*** ENTRIES SUPPLIED ***

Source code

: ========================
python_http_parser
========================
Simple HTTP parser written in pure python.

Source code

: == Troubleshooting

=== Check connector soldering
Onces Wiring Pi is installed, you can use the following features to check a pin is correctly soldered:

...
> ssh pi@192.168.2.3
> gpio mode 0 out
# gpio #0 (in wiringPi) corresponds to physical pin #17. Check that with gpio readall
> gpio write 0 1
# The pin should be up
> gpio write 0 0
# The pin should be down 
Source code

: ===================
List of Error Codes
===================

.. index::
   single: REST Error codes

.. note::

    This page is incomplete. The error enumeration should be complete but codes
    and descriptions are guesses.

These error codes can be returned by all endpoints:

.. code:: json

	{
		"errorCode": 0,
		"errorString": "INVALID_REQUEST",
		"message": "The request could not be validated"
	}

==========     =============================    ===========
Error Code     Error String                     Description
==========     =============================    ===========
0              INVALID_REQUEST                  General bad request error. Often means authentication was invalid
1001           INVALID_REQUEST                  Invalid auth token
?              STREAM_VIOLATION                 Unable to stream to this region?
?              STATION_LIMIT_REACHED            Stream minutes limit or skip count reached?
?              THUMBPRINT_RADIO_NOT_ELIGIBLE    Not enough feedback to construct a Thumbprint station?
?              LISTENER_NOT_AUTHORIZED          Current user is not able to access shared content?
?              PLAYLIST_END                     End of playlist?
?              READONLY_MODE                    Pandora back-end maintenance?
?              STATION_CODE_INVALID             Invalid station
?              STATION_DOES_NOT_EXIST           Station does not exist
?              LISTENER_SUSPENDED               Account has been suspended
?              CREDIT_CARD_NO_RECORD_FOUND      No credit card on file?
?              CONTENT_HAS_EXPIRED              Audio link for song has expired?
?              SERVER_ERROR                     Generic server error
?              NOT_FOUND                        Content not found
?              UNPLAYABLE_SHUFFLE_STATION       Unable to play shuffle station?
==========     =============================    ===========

*** End of ENTRIES SUPPLIED ***

Find all the lines with "Unable" in the data and copy them.

- SOLUTION TO THE EXERCISE
?              STREAM_VIOLATION                 Unable to stream to this region?
?              UNPLAYABLE_SHUFFLE_STATION       Unable to play shuffle station?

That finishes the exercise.